Besides important volunteer service to Avon including pro bono work during insurance litigation for dorm reconstruction, pro bono work at a women’s shelter/safe house in Hartford, and coaching his son’s team, Mike has picked up lacrosse 30 years after playing at school. Having a great time doing it again, he says, “No longer is there the angst of trying to move up to a better line,” and wishing part of his life away as he did when younger – “always wanting to move up from thirds to JV or to Varsity, or to the next line up.”
“I never did make the first line varsity in school, but I love how there is no pressure now, and what is left is just the sheer joy of playing for the love of the game.”
Asked for ‘words of wisdom’ Mike took the quote from his 1985 yearbook page, “Man’s chief purpose is to live, not to exist. I shall not waste my days trying to prolong them. I shall use my time.” J. London
Paul Duwan '85
Paul Duwan '85 returned to Avon Old Farms School this fall – as a faculty member and as a parent (his son, Christopher, is part of the Class of 2018; son Connor is at Lawrenceville in the Class of 2016). Currently teaching western civilizations, honors early U.S. history, and A.P. Microeconomics, Paul is supremely comfortable in academia: he was valedictorian of the Class of 1985, an Order of Old Farms recipient, and attended Princeton University, from which he graduated with a degree in biology.
Following Princeton, Paul combined his passion for science with a talent for creative marketing in a 25-year career in the pharmaceutical industry. After receiving a master's in management from the Kellogg School of Management at Northwestern University, Paul worked for IBM Healthcare Consulting, Bristol-Myers Squibb, and Johnson & Johnson. His last role at J&J was as the diabetes global marketing leader, overseeing the global commercialization of a cutting-edge treatment for type 2 diabetes. Paul’s extensive travels brought him to every continent except Antarctica. He developed a profound appreciation for the opportunities and challenges of leading teams across disciplines, cultures, and time zones.
Great history teachers at Old Farms and Princeton fueled Paul's lifelong passion for history, especially military history, and he left his career in the pharmaceutical industry to follow that passion. "Timing was good, and I was looking for a way to give back more directly and immediately than I was able to do in the corporate world," he explains. "Although helping develop life-saving medicines and extending human life is certainly valuable and rewarding, teaching seemed to me to be a way to gain more immediate reward."

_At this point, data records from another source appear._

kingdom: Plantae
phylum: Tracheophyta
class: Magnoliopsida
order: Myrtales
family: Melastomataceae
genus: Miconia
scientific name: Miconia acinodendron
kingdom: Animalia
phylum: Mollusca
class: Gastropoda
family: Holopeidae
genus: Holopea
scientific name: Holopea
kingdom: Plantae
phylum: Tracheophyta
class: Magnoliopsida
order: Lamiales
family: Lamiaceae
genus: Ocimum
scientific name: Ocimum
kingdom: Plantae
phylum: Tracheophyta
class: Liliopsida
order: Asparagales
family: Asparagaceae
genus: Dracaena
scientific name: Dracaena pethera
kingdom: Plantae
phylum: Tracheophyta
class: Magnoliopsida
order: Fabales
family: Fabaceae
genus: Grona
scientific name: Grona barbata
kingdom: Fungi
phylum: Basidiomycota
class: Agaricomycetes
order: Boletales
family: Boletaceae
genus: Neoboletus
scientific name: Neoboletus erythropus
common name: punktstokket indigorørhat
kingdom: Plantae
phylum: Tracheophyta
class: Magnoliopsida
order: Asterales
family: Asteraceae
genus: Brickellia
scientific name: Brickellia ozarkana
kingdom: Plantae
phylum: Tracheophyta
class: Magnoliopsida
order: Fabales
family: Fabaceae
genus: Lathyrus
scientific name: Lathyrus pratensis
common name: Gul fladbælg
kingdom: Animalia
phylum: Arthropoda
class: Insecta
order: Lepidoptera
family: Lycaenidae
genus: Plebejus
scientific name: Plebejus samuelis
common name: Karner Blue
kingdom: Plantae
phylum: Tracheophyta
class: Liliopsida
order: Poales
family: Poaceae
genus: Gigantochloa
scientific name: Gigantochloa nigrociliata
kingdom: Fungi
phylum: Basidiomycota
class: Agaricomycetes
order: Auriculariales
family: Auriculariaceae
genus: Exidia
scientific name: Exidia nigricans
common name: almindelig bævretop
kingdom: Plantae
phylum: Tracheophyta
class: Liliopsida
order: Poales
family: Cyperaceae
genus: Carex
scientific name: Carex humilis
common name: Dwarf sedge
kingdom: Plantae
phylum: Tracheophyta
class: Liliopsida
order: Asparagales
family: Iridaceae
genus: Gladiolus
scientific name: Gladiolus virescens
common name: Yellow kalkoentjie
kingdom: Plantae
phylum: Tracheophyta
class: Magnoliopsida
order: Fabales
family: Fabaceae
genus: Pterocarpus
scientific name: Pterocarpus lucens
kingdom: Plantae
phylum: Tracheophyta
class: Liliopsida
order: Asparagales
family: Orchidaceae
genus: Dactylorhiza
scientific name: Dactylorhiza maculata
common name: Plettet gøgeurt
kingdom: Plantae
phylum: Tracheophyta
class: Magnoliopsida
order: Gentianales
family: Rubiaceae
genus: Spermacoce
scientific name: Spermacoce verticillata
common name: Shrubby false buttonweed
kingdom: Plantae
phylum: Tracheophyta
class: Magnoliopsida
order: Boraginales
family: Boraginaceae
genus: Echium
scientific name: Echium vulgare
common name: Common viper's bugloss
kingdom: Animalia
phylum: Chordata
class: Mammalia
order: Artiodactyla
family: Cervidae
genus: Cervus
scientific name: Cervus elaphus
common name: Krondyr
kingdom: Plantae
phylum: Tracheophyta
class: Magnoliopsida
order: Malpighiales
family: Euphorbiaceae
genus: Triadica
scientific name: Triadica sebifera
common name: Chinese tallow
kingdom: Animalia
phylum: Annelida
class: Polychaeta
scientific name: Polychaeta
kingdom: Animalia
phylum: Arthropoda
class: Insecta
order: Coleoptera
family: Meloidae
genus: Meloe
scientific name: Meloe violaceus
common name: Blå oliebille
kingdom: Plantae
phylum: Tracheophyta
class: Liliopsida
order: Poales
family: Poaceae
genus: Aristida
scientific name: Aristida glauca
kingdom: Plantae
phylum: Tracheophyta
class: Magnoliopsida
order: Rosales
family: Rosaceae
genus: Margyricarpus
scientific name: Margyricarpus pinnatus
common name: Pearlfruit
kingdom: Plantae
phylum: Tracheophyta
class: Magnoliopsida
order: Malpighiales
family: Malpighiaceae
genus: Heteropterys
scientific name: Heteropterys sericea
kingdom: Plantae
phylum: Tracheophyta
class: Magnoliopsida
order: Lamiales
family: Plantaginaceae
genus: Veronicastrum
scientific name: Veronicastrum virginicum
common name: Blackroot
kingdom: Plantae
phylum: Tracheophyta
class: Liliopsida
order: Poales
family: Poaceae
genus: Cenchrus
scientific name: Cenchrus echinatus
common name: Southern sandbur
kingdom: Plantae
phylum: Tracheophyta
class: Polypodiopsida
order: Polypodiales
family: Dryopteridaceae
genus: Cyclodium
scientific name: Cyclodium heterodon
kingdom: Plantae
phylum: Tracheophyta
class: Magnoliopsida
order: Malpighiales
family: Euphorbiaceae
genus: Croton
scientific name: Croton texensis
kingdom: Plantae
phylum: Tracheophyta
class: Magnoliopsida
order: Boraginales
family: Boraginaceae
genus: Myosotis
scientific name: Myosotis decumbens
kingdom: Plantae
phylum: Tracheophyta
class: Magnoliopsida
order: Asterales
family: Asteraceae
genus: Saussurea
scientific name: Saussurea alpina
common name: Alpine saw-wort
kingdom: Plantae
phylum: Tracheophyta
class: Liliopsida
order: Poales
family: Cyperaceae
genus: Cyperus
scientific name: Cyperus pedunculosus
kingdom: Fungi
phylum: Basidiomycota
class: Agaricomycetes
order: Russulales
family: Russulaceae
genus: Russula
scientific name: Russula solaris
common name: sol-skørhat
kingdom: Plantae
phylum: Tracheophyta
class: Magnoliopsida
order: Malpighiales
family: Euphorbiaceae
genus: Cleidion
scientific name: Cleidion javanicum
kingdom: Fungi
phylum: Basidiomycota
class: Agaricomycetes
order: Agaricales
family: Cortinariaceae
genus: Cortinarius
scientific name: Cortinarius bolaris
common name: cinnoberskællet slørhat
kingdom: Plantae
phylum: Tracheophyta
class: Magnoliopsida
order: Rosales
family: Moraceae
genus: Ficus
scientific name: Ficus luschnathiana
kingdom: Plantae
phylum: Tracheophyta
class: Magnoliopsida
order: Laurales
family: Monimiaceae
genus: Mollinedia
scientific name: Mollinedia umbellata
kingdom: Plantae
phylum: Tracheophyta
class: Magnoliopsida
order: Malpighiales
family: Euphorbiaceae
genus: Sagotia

Beyond timing, it was easy for Paul to return to Avon. "I really appreciate now how Avon’s setting provides such easy access to the natural world," he observes. "Being outdoors between classes, spending time on beautiful fall and spring afternoons down on the playing fields - it helps you feel a connection to nature that is easily lost when you enter the working world."
Paul is a firm believer in the value of a strong liberal arts education; "it allows for an appreciation of the interconnectedness of ideas across different subjects, and serves as the foundation for understanding our place and responsibilities in the world," he notes. Avon's foundation in the liberal arts was attractive to him as he considered his return to campus, along with those mentors who played a part in his experience as a student. "Coach Comella, Mr. Evans, Mr. Custer, and Mr. Clark were among my many favorites," he recalls. "It is a gift to be able to see so many different role models in action at Avon and be able to try out different aspects as one creates his own approach to the world.
"The idea that you can make your own luck the harder you work really resonated with me," he continues. "I have been so impressed with how hard the students work here at Avon…I had forgotten that! It is very inspiring to me and makes me want to go the extra mile as a teacher."